(Teks Latihan):

—————

Pada September 2008, Yayasan sempat membentuk tim pengkaji dan penilai proyek, yang diketuai Ricky P. Gozali, dengan tujuh anggota. Tapi, menurut pengakuan mereka saat dimintai keterangan oleh auditor, semua anggota tim itu ternyata tidak memiliki kapasitas dan kompetensi sebagai pengkaji proyek. Mereka juga mengakui sempat ikut jalan-jalan ke Cina atas undangan Bahana di tengah proses pengkajian itu.
Akibatnya, tim itu hanya menyusun laporan kajian berdasarkan data yang disodorkan Bahana dalam proposal proyek. ”Saya tidak tahu bahwa kajian yang dibuat adalah prospektus dari Bahana yang 90 persen disalin oleh tim dan disampaikan ke pengurus,” kata Dudung dalam penjelasannya di hadapan auditor.

—————

Data estimasi pose
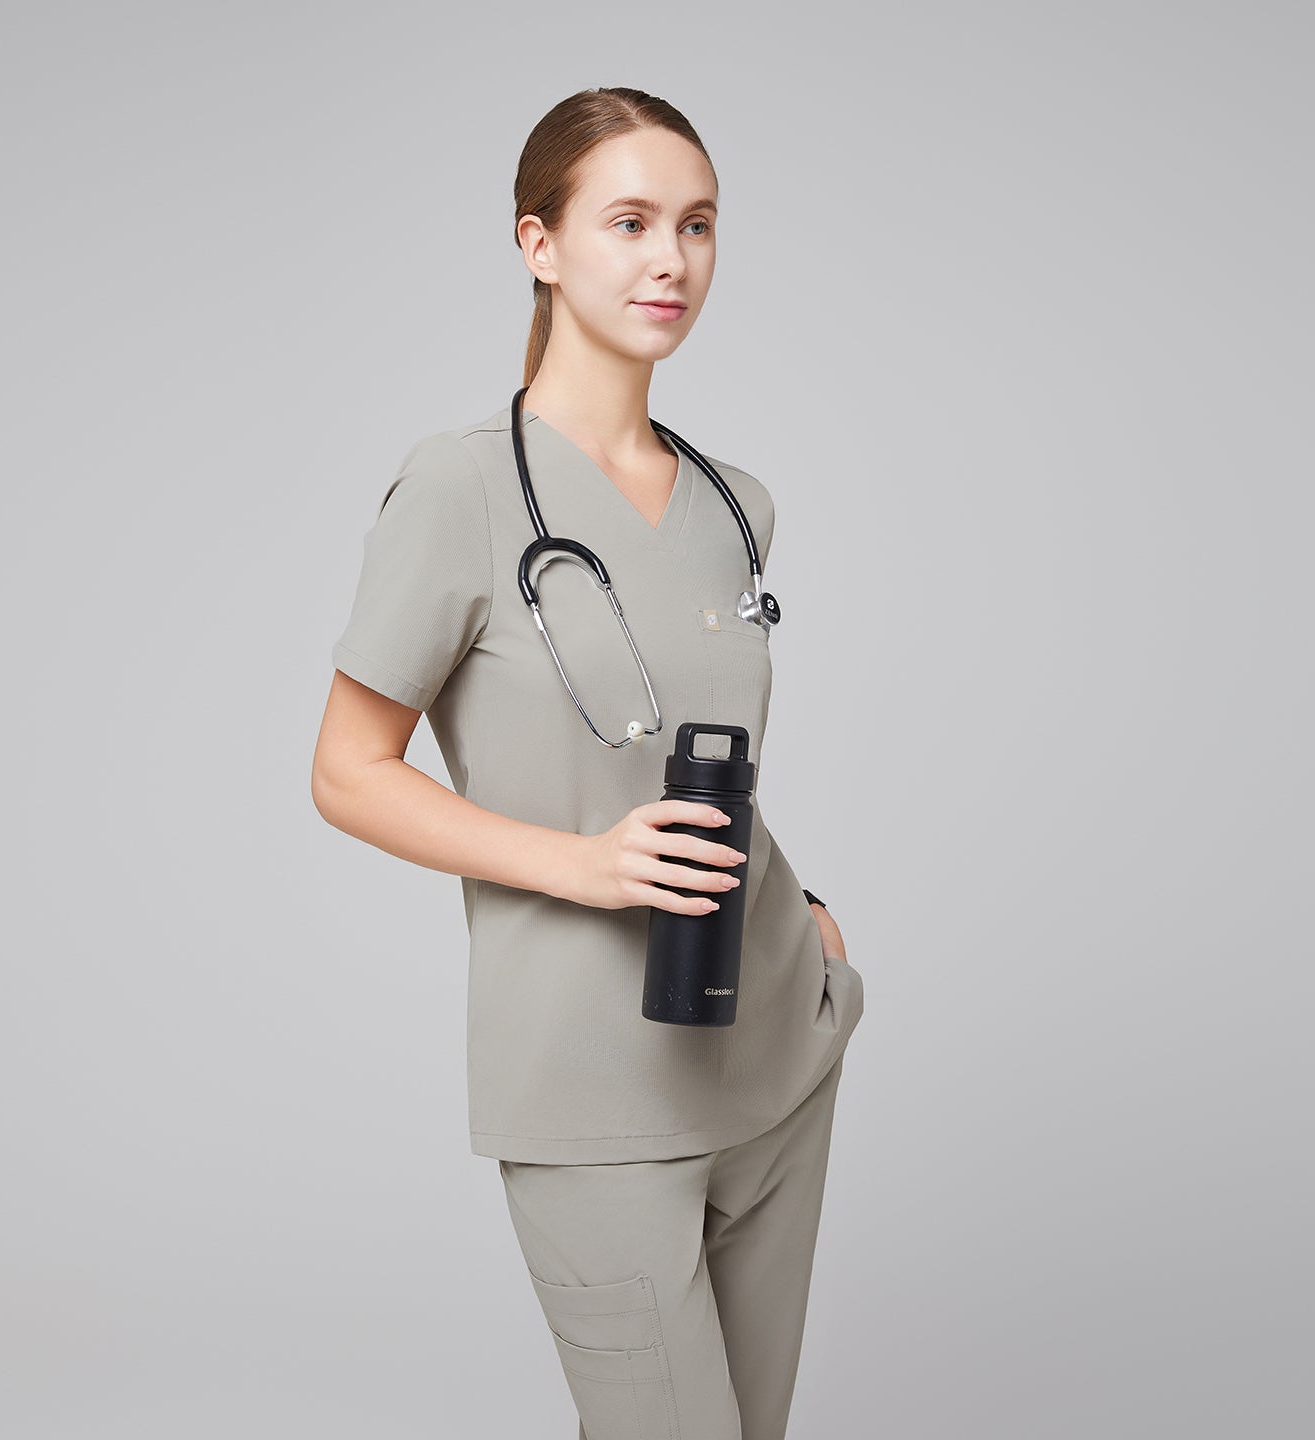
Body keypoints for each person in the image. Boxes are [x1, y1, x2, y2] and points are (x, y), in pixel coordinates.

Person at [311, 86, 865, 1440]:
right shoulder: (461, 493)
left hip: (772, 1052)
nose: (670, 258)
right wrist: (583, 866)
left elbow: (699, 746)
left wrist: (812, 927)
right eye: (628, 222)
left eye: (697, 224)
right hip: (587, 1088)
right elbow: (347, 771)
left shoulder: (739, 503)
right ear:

—————

(Tugas Kerja): Dalam teks tentang tim pengkaji proyek Yayasan, siapa ketua tim pengkaji dan penilai proyek yang dibentuk pada September 2008?

(Hasil): Ricky P. Gozali.